However, the Synod, along “with the Holy Father, Pope Benedict XVI, seriously warns that the problem cannot be overcome by the distribution of prophylactics. We appeal to all who are genuinely interested in arresting the sexual transmission of HIV/AIDS to recognize the success already obtained by programs that propose abstinence among those not yet married, and fidelity among the married,” they underscored.
“To the great powers of this world, we plead: treat Africa with respect and dignity,” the bishops said, as they addressed the economic situation.

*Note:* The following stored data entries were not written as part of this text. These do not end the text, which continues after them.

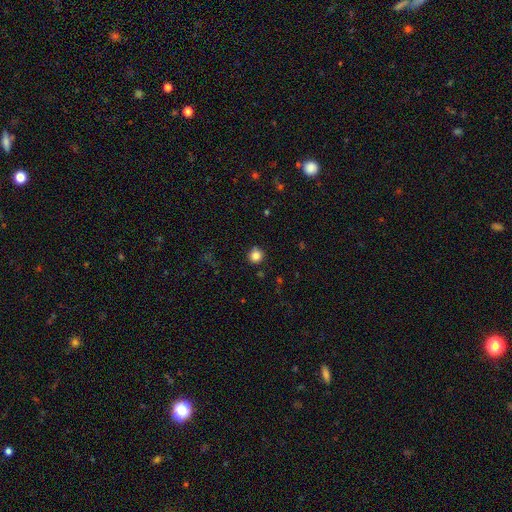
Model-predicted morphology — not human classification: smooth-or-featured: smooth: 83% | star or artifact: 12% | featured or disk: 5%
  how-rounded: round: 93% | in between: 6% | cigar-shaped: 1%
  merging: none: 88% | minor disturbance: 8% | major disturbance: 2% | merger: 2%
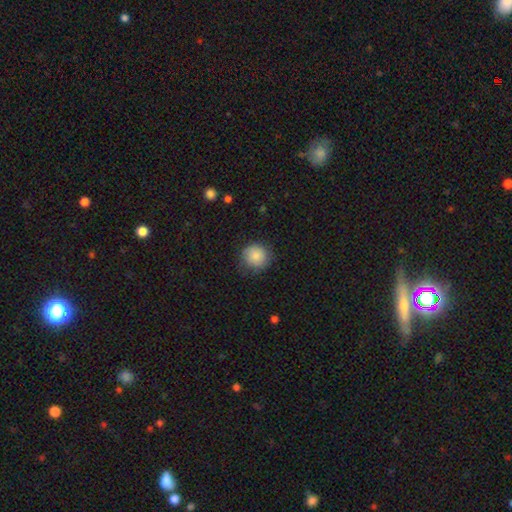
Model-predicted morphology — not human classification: Q: Smooth or featured?
A: smooth (83%); runner-up: featured or disk (10%)
Q: How rounded?
A: round (92%); runner-up: in between (7%)
Q: Merging?
A: none (79%); runner-up: minor disturbance (15%)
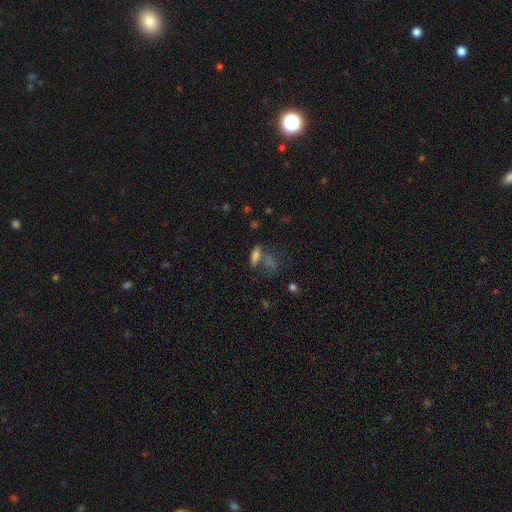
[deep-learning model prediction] smooth_or_featured: smooth (p=0.71) [alt: featured or disk p=0.14]
how_rounded: in between (p=0.60) [alt: cigar-shaped p=0.34]
merging: none (p=0.51) [alt: merger p=0.26]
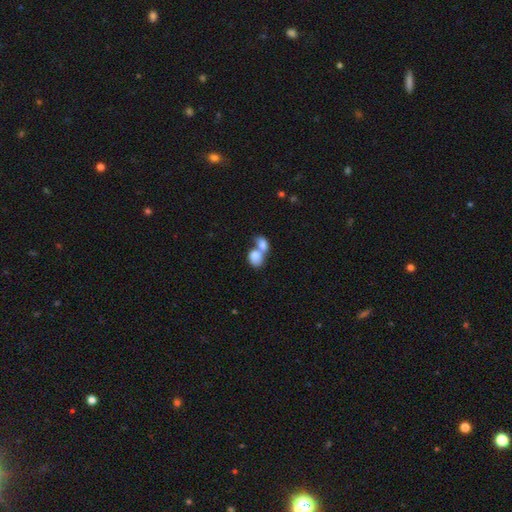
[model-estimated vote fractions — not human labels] Smooth or featured? Predicted: smooth (p=0.81). How rounded? Predicted: in between (p=0.66). Merging? Predicted: merger (p=0.75).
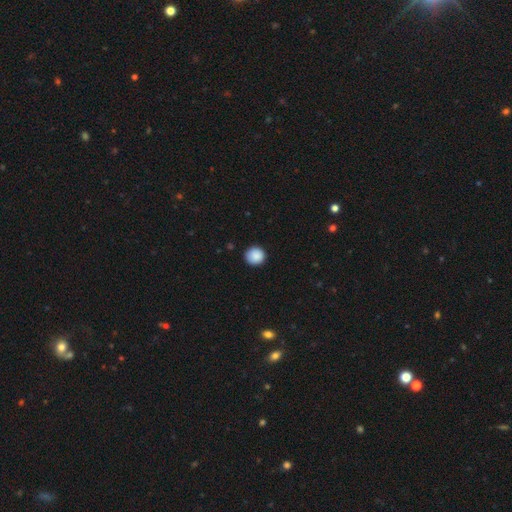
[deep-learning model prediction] Overall: smooth (89%). How rounded: round (94%). Merging: none (91%).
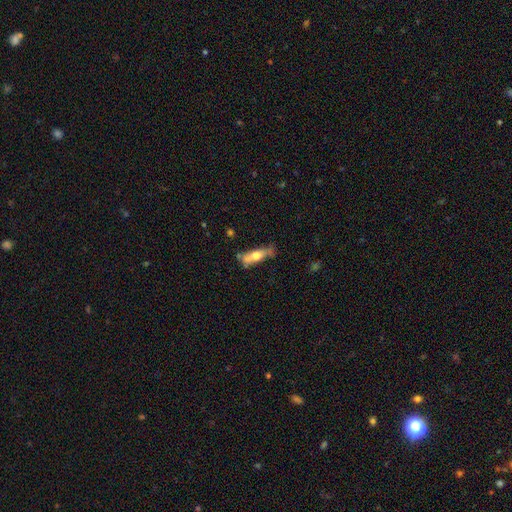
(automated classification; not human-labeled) smooth-or-featured: smooth: 52% | featured or disk: 41% | star or artifact: 7%
  how-rounded: cigar-shaped: 52% | in between: 45% | round: 3%
  merging: none: 48% | minor disturbance: 26% | merger: 15% | major disturbance: 11%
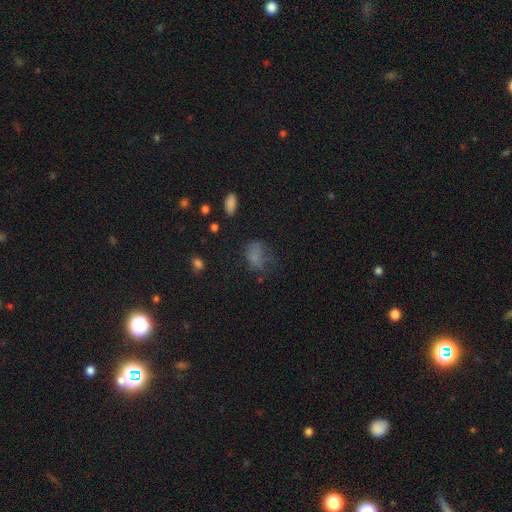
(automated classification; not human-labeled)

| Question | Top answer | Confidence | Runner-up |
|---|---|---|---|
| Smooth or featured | smooth | 67% | star or artifact (17%) |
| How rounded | in between | 67% | round (31%) |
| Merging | none | 43% | major disturbance (27%) |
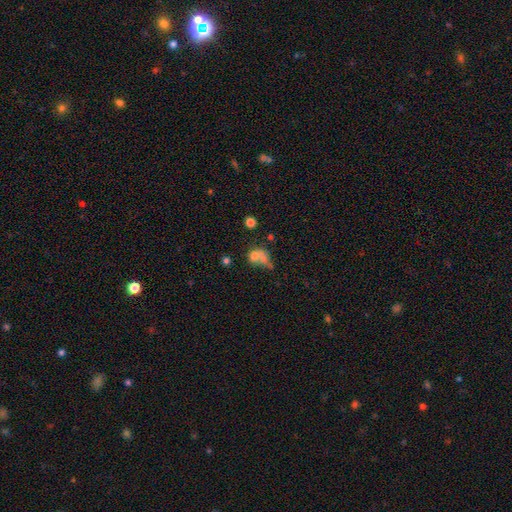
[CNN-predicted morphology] The model was most divided on "how rounded": round: 50%, in between: 48%, cigar-shaped: 2%. Remaining: smooth or featured — smooth (62%); merging — merger (42%).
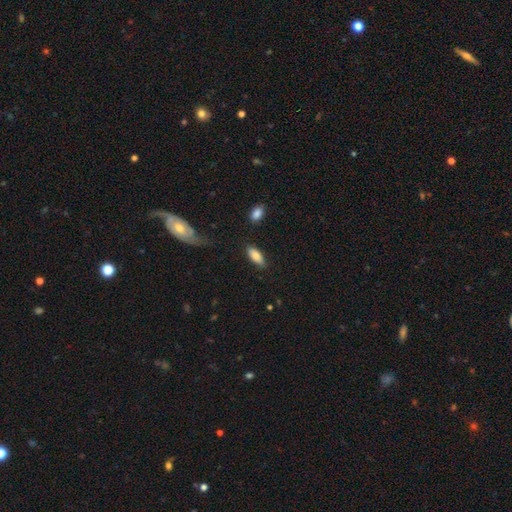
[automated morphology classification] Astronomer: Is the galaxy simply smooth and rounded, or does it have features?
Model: smooth — 80%.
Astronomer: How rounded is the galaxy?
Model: in between — 83%.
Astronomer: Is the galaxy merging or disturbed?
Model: none — 80%.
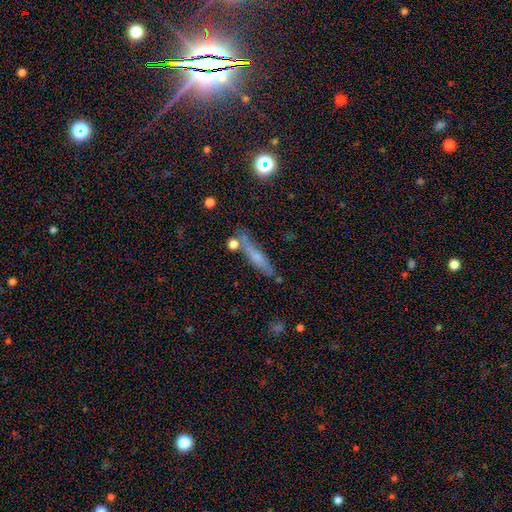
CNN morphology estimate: smooth 45%, featured or disk 42%, star or artifact 12%. Down the decision tree: merging — none (72%).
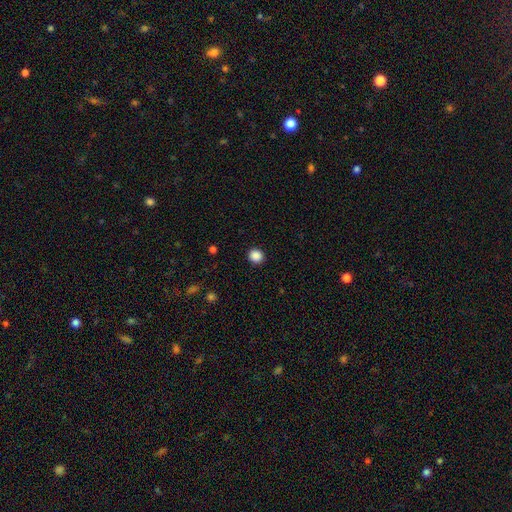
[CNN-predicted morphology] Q: Smooth or featured?
A: smooth (87%); runner-up: star or artifact (10%)
Q: How rounded?
A: round (89%); runner-up: in between (10%)
Q: Merging?
A: none (92%); runner-up: minor disturbance (5%)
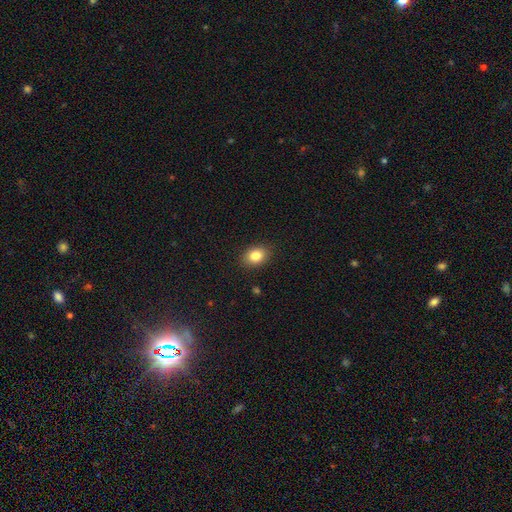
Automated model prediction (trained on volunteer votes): The model was most divided on "how rounded": in between: 67%, round: 32%, cigar-shaped: 1%. More confident: merging — none (88%); smooth or featured — smooth (84%).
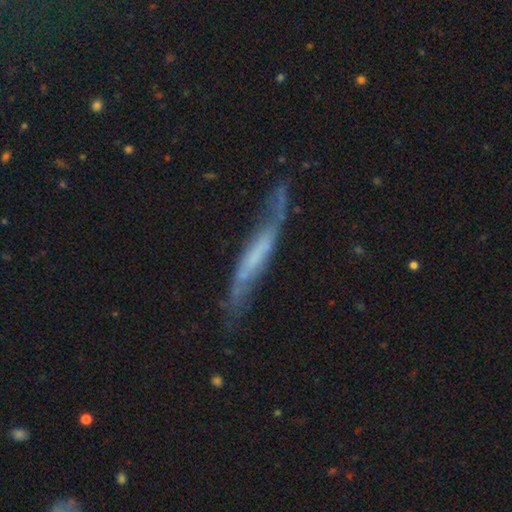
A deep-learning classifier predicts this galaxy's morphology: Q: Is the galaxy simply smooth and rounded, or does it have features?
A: featured or disk — 64%.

Currently Africa has “unjust structures piled heavily against her,” the message says, adding that recent “turmoil in the financial world shows the need for a radical change of rules.” “But it would be a tragedy if adjustments are made only in the interest of the rich and again at the expense of the poor. Many of the conflicts, wars and poverty of Africa derive mainly from these unjust structures.”
The Synod Fathers also touched on the behavior of multinational corporations, insisting that they “have to stop their criminal devastation of the environment in their greedy exploitation of natural resources. It is short-sighted policy to foment wars in order to make fast gains from chaos, at the cost of human lives and blood. Is there no one out there able and willing to stop all these crimes against humanity?” they asked.
The draft of the final message concluded by noting “the testimony of many Synod Fathers who have successfully walked the road of dialogue with Muslims” as well as African Traditional Religion.
If the many religions of Africa cooperate, they can “contribute greatly towards restoring peace and reconciliation in our nations,” the bishops said.
The Synod also warned that nations that restrict freedom of religion undermine sincere dialogue and frustrate genuine collaboration. “Since Christians who decide to change their religion are welcomed into the Muslim fold, there ought to be reciprocity in this matter. Mutual respect is the way forward."
During this afternoon's Nineteenth General Congregation, the presentation of the final list of propositions is due to take place.